Two very different pieces touched on the South African mining industry, one more convincingly than the other. Ties Remove featured imageby Angelinah Maponya was an impressive installation and performance about “a community enclosed by a mine dump” and the particular emptiness that haunts a place once it has been gutted by a mining corporation. The second was a straight-up baffling Swiss-South African coproduction called Converting Evictions, which lost me pretty early on. Something about how Switzerland profited from its dealings with the Apartheid government, as well as the Xolobeni mining dispute, mixed in with a handful of bizarre fictional scenes about I don’t know what exactly. It would take up too much page space to catalogue its various twists and turns, but suffice it to say I stumbled out of there bemused.
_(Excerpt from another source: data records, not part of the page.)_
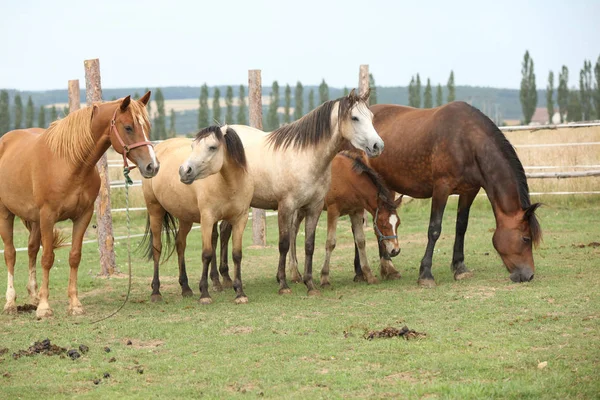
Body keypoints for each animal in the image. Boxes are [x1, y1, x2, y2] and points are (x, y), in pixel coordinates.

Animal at [0, 92, 159, 318]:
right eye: (128, 127)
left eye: (147, 126)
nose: (152, 166)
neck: (69, 163)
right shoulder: (48, 216)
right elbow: (47, 258)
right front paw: (44, 307)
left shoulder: (82, 216)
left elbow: (74, 256)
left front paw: (74, 304)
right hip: (6, 213)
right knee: (11, 254)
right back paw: (11, 303)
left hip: (35, 221)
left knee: (31, 250)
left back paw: (33, 296)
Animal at [142, 125, 252, 304]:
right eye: (193, 146)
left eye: (212, 147)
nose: (184, 171)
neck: (229, 184)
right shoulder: (207, 219)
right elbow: (207, 254)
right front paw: (205, 294)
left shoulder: (240, 219)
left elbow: (237, 254)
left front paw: (240, 293)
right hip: (155, 211)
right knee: (157, 248)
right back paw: (156, 292)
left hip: (185, 217)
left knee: (180, 244)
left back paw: (185, 287)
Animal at [220, 90, 384, 296]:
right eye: (355, 118)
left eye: (370, 117)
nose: (378, 146)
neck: (305, 157)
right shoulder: (286, 207)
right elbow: (284, 244)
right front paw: (283, 283)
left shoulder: (313, 208)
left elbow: (309, 245)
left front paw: (310, 284)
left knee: (223, 232)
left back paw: (224, 279)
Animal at [288, 151, 404, 288]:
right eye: (383, 224)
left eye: (398, 224)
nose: (395, 250)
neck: (347, 179)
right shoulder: (333, 211)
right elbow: (330, 243)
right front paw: (325, 278)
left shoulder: (356, 211)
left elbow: (360, 241)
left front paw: (369, 275)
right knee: (292, 231)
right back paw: (294, 274)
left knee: (294, 230)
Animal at [368, 101, 540, 286]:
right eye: (526, 239)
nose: (529, 275)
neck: (467, 142)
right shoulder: (441, 188)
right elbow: (434, 229)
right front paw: (425, 274)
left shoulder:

Keerom Street was the site of two profoundly moving performances, namely Blood Guns and Revolutions: Izenso (Acts) by Msaki and Get Free by the Sex Workers Theatre Group. The former showcased Msaki’s unusual stature as a performer, not to mention the breath-taking honesty of her singing voice. By the end, half of the audience was ugly crying. Get Free dramatised its case for the decriminalisation of sex work emphatically on steps of the high court. There was an am-dram looseness about Get Free that felt refreshing and allowed it to access a dimension of emotional resonance that would have been unavailable otherwise. Proof positive that great art is not a matter of mastery, but a matter of soul.
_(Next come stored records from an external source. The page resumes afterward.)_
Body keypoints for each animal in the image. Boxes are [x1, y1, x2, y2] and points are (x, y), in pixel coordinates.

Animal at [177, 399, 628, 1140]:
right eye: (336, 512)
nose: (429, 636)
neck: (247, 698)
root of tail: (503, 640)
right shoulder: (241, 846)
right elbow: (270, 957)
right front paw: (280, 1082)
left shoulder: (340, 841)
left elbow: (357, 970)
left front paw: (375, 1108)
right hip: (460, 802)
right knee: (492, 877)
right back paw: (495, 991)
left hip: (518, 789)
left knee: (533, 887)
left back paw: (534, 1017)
Then there was Ab Fab Drag, arguably the centrepiece of Infecting the City 2023. I say this not only because Basil Apolis put together a tight production, but also because the two-part experience managed to capture what Infecting the City does best. In fact, it was the walk from the first stage on Church Square to the second at Zero21, late one Thursday evening, that reminded me what makes this festival distinct. Walking is the tissue of Infecting the City and it makes for a remarkably rich and variegated art experience.
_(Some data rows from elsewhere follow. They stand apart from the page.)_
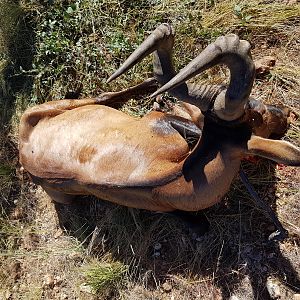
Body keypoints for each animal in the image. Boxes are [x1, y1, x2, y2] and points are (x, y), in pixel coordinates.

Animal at [19, 24, 300, 216]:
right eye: (253, 111)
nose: (286, 114)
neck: (164, 180)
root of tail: (23, 149)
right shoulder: (161, 121)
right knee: (105, 94)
The walks themselves were coloured by a selection of linking performances that led the audience from one show to the next. The Ukwanda Puppets and Designs Art Collective’s life-sized elephant puppet was the most commanding leader, though the Pussy Squad perhaps required the most from its followers. After the guy next to me was called upon to loudly chant “PUSSY” somewhere along Strand Street, he turned to me with a pained look on his face and said “This feels forced.” Yet we were all implicated. The big band that blasted ghoema anthems through town did a great job of announcing our presence, especially when they decided to up the BPM in the middle of Golden Acre Mall. There was nothing else to do but keep up.
One afternoon, as we were walking past Eastern Food Bazaar, I was intercepted by a friend passing by who seemed to be amused by the motley crew of enthusiasts pickling between pieces. He was quick to point out how ridiculous we all looked, which undeniably rang true. Infecting the City is one of the most ridiculous events on the Capetonian calendar. It presents perhaps the most esoteric contemporary artform, that is, performance art, in the most exoteric of contexts. However, an element of risk has been at the core of performance for as long as it has been practiced. In performance, one risks potential ridicule in pursuit of complete transformation. It can be difficult to watch for this very reason, but, by the same token, it rewards like few other artforms.